Matthew Charles, like every human being, has made mistakes. One of his biggest regrets was serving as a conduit for drugs. He was busted by law enforcement in his 20s. In 1996, the ex-drug dealer — whom a judge declared “a danger to society who should simply be off the streets” — faced the consequences of his actions, for which he was given a 35-year prison sentence.
Charles’ background is reminiscent of most criminals, particularly among minorities. His family, all black, depended on public housing, and he was abused by his father, which manifested itself in virulent anger that even a stint in the Army couldn’t vanquish. As he explained it: “All of my behavior kind of mimicked my father’s behavior. That’s how he treated my mother; that’s how he treated us. She got pushed and slapped around like a rag doll. All my childhood I was seeing that. But I said I’d never be like that. And I ended up being a worse version of him.”
But what made Charles different from hordes of criminals who leave prison only to return to their erstwhile behavior was his yearning for positive life changes. According to a December 2017 report by Nashville Public Radio (NPR), “While awaiting trial, an inmate he’d befriended left him a Bible the day he was deported. Alone in his cell, he began reading. It was the start of his spiritual awakening.”
The report elucidated: “In the two decades that followed in prison, Charles rebuilt himself. Within the first five years, he completed more than 30 Bible correspondence courses. He taught GED classes, worked on a college degree and became a law clerk. He followed legal changes closely, helping other inmates and filing countless briefs in his own case. He also read old books that were donated to the chapel and worked out to stay sharp. He received no negative marks on his discipline record — ever.”
Then came the unexpected. “Matthew Charles walked out of a federal prison a decade before the end of his term, after the Obama administration reduced the minimum sentence guidelines for dealing crack,” NPR explains. In an updated account posted last week, NPR added, “Since his release in 2016, Charles has held a steady job. He volunteers every Saturday, has reconnected with his family, and started a serious relationship.”
Unfortunately, the justice system through which Charles succeeded in ameliorating himself came back to utterly fail him. In a surreal update, NPR says that “a federal court ruled his term was reduced in error and ordered him back behind bars to finish his sentence,” adding, “The U.S. Attorney’s office appealed his release on the grounds that Charles was legally considered a ‘career offender’ due to a prior stint in state prison. They said the retroactive change in the law did not apply to him — and a Court of Appeals agreed.” Translation: “He’s going to prison. To finish out a 35-year term for selling crack to an informant in the 90s.”

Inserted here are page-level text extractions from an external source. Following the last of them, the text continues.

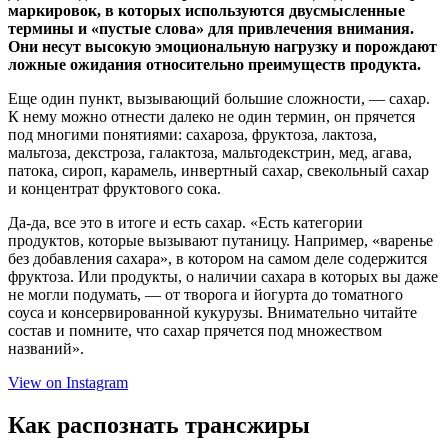
маркировок, в которых используются двусмысленные
термины и «пустые слова» для привлечения внимания.
Они несут высокую эмоциональную нагрузку и порождают
ложные ожидания относительно преимуществ продукта.
Еще один пункт, вызывающий большие сложности, — сахар.
К нему можно отнести далеко не один термин, он прячется
под многими понятиями: сахароза, фруктоза, лактоза,
мальтоза, декстроза, галактоза, мальтодекстрин, мед, агава,
патока, сироп, карамель, инвертный сахар, свекольный сахар
и концентрат фруктового сока.
Да-да, все это в итоге и есть сахар. «Есть категории
продуктов, которые вызывают путаницу. Например, «варенье
без добавления сахара», в котором на самом деле содержится
фруктоза. Или продукты, о наличии сахара в которых вы даже
не могли подумать, — от творога и йогурта до томатного
соуса и консервированной кукурузы. Внимательно читайте
состав и помните, что сахар прячется под множеством
названий».
View on Instagram
Как распознать трансжиры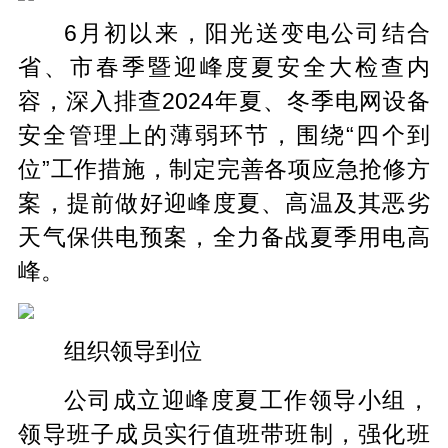
6月初以来，阳光送变电公司结合
省、市春季暨迎峰度夏安全大检查内
容，深入排查2024年夏、冬季电网设备
安全管理上的薄弱环节，围绕“四个到
位”工作措施，制定完善各项应急抢修方
案，提前做好迎峰度夏、高温及其恶劣
天气保供电预案，全力备战夏季用电高
峰。
组织领导到位
公司成立迎峰度夏工作领导小组，
领导班子成员实行值班带班制，强化班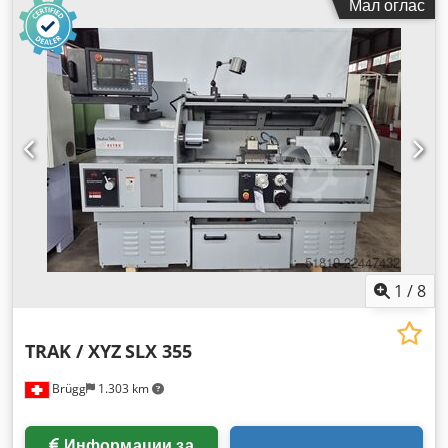
Мал оглас
1
/
8
TRAK / XYZ
SLX 355
Brügg
1.303 km
Информации за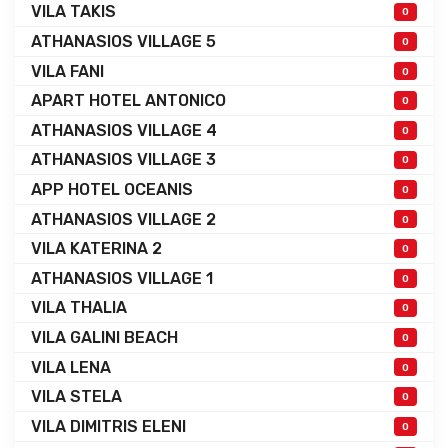
VILA TAKIS
0
ATHANASIOS VILLAGE 5
0
VILA FANI
0
APART HOTEL ANTONICO
0
ATHANASIOS VILLAGE 4
0
ATHANASIOS VILLAGE 3
0
APP HOTEL OCEANIS
0
ATHANASIOS VILLAGE 2
0
VILA KATERINA 2
0
ATHANASIOS VILLAGE 1
0
VILA THALIA
0
VILA GALINI BEACH
0
VILA LENA
0
VILA STELA
0
VILA DIMITRIS ELENI
0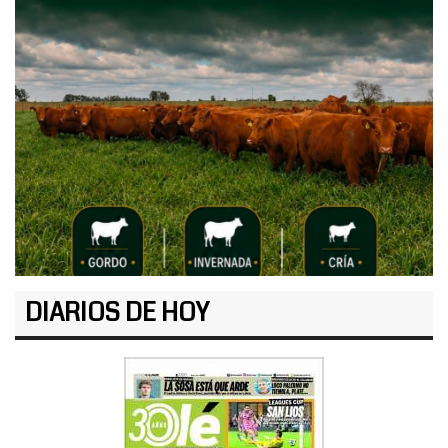
DIARIOS DE HOY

The injustice is pretty obvious even to those tasked with enforcing existing law. As NPR reports, “On March 28, in a courtroom filled with more than two dozen of Charles’ friends, coworkers and loved ones, Judge Aleta Trauger called Charles’ case ‘sad’ and commended his ‘exemplary rehabilitation.’ But, she added that ‘her hands were tied’ and reimposed his original sentence.”
Donald Trump recently pardoned boxer Jack Johnson. And if there’s ever a modern-day example of a person who has earned his right to clemency, it’s Matthew Charles. In the meantime, Congress should act immediately to stop this madness from ever happening again by implementing some much-needed criminal justice reform.